> What to work on: The answer must be a single number: how many lines in the entries below contain the word "accueil".

> Dataset records:
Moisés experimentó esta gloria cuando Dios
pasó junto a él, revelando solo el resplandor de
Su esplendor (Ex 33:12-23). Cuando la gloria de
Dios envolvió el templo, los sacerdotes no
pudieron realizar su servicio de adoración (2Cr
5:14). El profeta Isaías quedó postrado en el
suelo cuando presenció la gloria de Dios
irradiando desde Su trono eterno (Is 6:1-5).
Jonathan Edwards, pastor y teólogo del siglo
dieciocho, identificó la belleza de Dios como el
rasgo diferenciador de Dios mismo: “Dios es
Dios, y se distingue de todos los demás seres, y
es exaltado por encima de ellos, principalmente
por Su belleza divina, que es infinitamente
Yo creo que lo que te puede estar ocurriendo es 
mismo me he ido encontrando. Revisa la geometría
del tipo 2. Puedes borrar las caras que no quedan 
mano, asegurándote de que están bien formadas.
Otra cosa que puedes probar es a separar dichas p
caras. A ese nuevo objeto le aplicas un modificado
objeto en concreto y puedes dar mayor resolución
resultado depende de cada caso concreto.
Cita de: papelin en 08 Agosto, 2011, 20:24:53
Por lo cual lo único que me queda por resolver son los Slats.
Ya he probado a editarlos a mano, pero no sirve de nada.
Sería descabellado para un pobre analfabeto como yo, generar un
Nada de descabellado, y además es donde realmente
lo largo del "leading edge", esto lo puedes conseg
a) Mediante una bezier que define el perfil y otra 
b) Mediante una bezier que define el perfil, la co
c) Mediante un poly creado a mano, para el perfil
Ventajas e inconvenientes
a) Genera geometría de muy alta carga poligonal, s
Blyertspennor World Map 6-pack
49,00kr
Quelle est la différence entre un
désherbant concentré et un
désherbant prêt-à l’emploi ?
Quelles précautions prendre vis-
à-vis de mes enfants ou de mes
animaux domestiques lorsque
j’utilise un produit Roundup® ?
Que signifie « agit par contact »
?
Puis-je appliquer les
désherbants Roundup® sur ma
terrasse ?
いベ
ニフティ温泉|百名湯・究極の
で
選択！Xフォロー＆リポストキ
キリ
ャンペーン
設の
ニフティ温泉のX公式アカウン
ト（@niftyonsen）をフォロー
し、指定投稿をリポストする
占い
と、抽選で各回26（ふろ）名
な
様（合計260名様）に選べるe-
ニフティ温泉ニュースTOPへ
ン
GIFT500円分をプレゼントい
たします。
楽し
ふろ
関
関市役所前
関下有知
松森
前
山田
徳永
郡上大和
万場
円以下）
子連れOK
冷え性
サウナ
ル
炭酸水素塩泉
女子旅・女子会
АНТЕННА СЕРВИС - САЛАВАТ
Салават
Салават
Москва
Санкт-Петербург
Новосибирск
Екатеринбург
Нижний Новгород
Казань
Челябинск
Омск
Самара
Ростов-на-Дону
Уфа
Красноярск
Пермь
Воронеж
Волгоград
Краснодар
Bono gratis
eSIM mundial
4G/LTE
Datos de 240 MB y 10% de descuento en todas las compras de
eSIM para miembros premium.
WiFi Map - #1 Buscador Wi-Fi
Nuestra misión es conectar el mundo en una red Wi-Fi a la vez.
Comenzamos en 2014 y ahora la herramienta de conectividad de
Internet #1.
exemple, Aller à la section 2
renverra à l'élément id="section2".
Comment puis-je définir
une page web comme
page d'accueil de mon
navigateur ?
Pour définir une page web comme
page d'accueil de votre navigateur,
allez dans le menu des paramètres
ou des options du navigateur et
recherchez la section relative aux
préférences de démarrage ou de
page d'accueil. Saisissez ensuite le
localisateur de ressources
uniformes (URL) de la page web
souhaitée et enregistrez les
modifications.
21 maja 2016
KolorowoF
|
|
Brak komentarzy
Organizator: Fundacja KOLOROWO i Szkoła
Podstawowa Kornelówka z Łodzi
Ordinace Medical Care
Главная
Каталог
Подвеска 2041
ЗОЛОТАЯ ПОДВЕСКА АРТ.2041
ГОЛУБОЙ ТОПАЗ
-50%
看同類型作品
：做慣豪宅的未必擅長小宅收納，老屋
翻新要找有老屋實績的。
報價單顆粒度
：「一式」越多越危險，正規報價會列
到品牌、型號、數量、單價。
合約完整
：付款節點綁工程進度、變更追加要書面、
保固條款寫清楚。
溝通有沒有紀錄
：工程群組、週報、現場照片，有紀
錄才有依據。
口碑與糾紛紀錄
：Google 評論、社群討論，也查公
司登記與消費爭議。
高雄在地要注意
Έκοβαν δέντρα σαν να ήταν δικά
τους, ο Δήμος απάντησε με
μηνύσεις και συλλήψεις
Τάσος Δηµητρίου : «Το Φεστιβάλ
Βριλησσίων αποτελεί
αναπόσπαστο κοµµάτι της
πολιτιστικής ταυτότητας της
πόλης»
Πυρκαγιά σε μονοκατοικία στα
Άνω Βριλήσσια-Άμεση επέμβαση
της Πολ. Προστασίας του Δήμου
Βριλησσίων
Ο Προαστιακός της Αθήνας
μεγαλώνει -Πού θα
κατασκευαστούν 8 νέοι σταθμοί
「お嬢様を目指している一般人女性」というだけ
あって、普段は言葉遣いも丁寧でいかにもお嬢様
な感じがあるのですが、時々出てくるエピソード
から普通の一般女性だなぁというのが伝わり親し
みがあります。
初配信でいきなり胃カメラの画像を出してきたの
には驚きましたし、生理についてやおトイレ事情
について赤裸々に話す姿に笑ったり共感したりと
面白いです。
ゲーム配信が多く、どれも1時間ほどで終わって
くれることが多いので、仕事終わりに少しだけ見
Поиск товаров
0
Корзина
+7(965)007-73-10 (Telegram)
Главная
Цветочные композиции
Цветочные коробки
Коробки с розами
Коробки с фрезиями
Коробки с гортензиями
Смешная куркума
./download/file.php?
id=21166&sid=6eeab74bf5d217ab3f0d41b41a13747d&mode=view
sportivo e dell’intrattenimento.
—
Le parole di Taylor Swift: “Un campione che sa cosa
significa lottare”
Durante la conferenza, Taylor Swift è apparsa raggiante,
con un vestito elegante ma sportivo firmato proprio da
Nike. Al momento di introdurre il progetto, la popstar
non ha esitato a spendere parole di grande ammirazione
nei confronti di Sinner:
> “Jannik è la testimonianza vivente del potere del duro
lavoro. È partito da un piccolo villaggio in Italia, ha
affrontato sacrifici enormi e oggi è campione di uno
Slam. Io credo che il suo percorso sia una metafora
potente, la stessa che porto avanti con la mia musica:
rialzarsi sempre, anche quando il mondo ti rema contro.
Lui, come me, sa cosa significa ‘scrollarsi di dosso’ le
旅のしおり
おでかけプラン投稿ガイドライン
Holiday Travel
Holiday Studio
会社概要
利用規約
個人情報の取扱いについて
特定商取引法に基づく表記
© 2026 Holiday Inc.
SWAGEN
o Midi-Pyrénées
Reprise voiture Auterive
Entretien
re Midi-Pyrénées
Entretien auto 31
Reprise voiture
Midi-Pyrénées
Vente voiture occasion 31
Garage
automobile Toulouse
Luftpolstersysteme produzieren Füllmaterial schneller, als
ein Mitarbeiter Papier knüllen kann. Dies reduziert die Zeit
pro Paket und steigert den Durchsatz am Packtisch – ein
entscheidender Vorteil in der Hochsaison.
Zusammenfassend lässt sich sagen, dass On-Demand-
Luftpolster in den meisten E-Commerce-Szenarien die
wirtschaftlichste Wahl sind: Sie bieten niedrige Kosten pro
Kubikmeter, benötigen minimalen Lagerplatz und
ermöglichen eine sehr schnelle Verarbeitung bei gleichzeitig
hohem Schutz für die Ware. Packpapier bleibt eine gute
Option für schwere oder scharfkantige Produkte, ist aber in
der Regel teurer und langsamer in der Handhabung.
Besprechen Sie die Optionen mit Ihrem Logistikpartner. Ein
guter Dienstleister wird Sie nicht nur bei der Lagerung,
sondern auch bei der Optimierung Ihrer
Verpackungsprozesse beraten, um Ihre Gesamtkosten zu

> Exercise output: 3